Estaba en la tina cuando Jorge Luis Borges tropezó con la puerta. “Borges, cuidado”, grité. “El piso está resbaloso y usted es ciego”. Entonces, mientras me enjabonaba el pecho, le dije: “Borges, ¿alguna vez consideró las implicaciones de una frase como ‘Estoy traduciendo a Apollinaire al inglés?’, o ‘Traduzco a de la Mare al francés?’; que tomamos el trabajo notablemente idiosincrático de una persona para llevarlo a un lenguaje que pertenece a todos y a nadie, a un sistema de significados suficientemente general como para que sean posibles no solo los malentendidos, sino también el hecho de arrojar hacia la duda la posibilidad de permitir algo más?”.
“Sí”, dijo, con aire de resignación.
“Entonces”, dije, “¿no piensa usted que es mejor dejar la traducción de la poesía a poetas que estén en posesión de un inglés que hayan hecho suyo? ¿Y que los profesores de idioma son los peores traductores por sentirse responsables de un lenguaje pero no en sus cambios, sino en su totalidad monolítica?”
”¿No sería mejor pensar la traducción como una transacción entre idiomas individuales, entre, digamos, el italiano de D’Annunzio y el inglés de Auden? Si así fuera, podríamos terminar con la discusión irrelevante sobre quién hizo y quién no la traducción correcta”.

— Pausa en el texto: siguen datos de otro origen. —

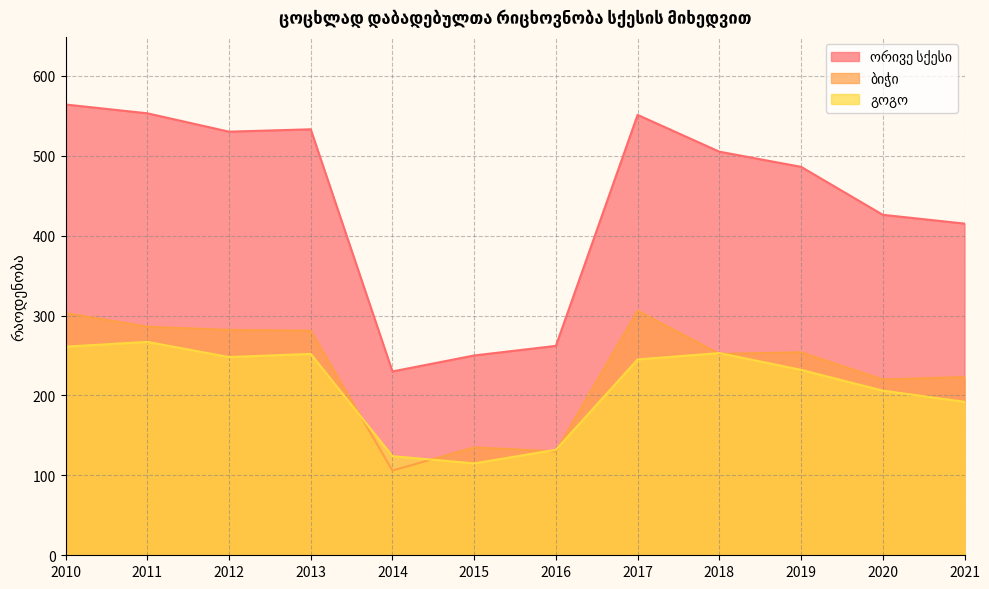

What is the sum of all ბიჭი values?

2778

“Sí”, dijo, como emocionado.
“Digamos”, dije, “que la traducción es una forma de la lectura, la suposición o la transformación de un idioma personal en otro, ¿no sería entonces posible traducir el trabajo realizado al lenguaje personal? ¿No sería posible traducir Wordsworth o Shelley a Strand?”

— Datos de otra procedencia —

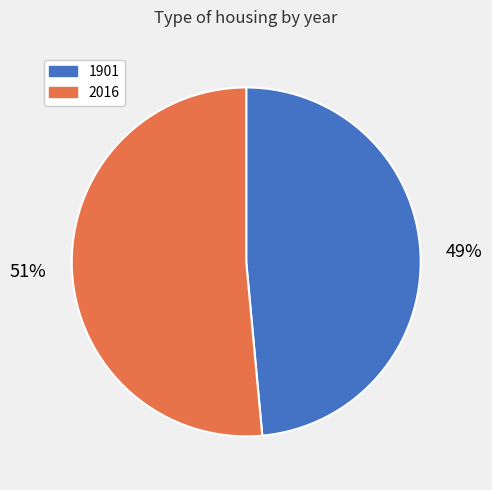

Which slice is the largest?

2016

“Usted descubrirá”, dijo Borges, “que Wordsworth se niega a ser traducido. Será usted quien deberá convertirse, por un momento, en el artífice de The Prelude. Eso fue lo que pasó con Pierre Menard cuando tradujo a Cervantes. No quería componer otro Quijote ―lo cual es fácil― sino ‘el’ Quijote. Su admirable ambición era producir unas páginas que coincidieran ―palabra por palabra y línea por línea ― con las de Miguel de Cervantes. El método inicial que imaginó era relativamente sencillo. Conocer bien el español, recuperar la fe católica, guerrear contra los moros o contra el turco, olvidar la historia de Europa entre los años de 1602 y de 1918, ser Miguel de Cervantes. Componer el Quijote a principios del siglo XVII era una empresa razonable, necesaria, acaso fatal; a principios del XX, es casi imposible”.

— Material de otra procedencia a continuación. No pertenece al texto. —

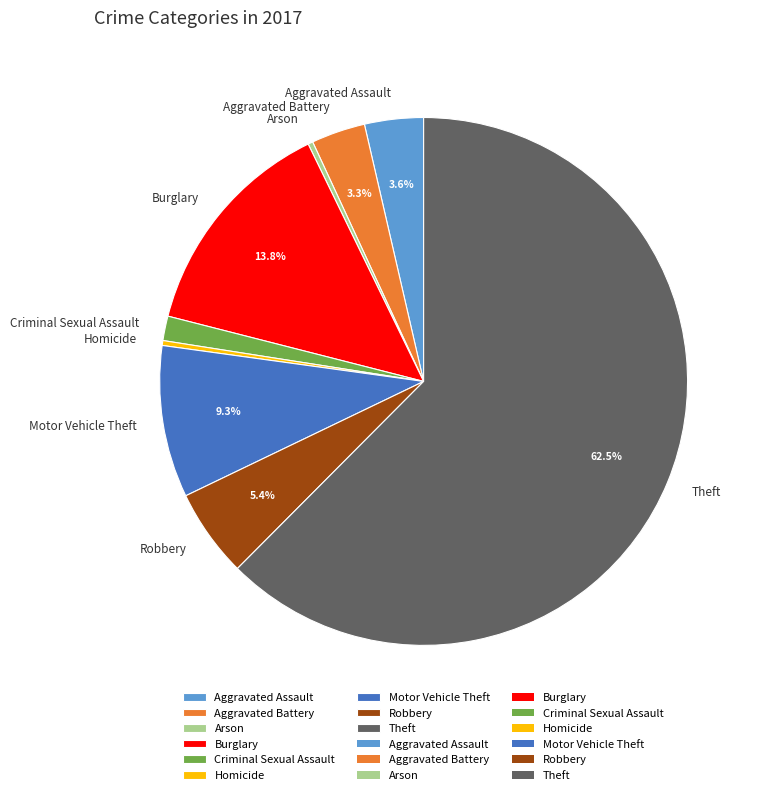

What is the largest slice in the pie chart?

Theft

“No casi imposible”, dije, “sino absolutamente imposible, pues para traducir es necesario dejar de ser”. Cerré los ojos por un momento y me di cuenta de que si dejara de ser, nunca lo sabría.
“Borges…”
Quería decirle que la fuerza de un estilo podría estar medida por su resistencia a la traducción.
“Borges…”
Pero cuando abrí los ojos, él, y el texto en el que estaba bosquejado, terminó.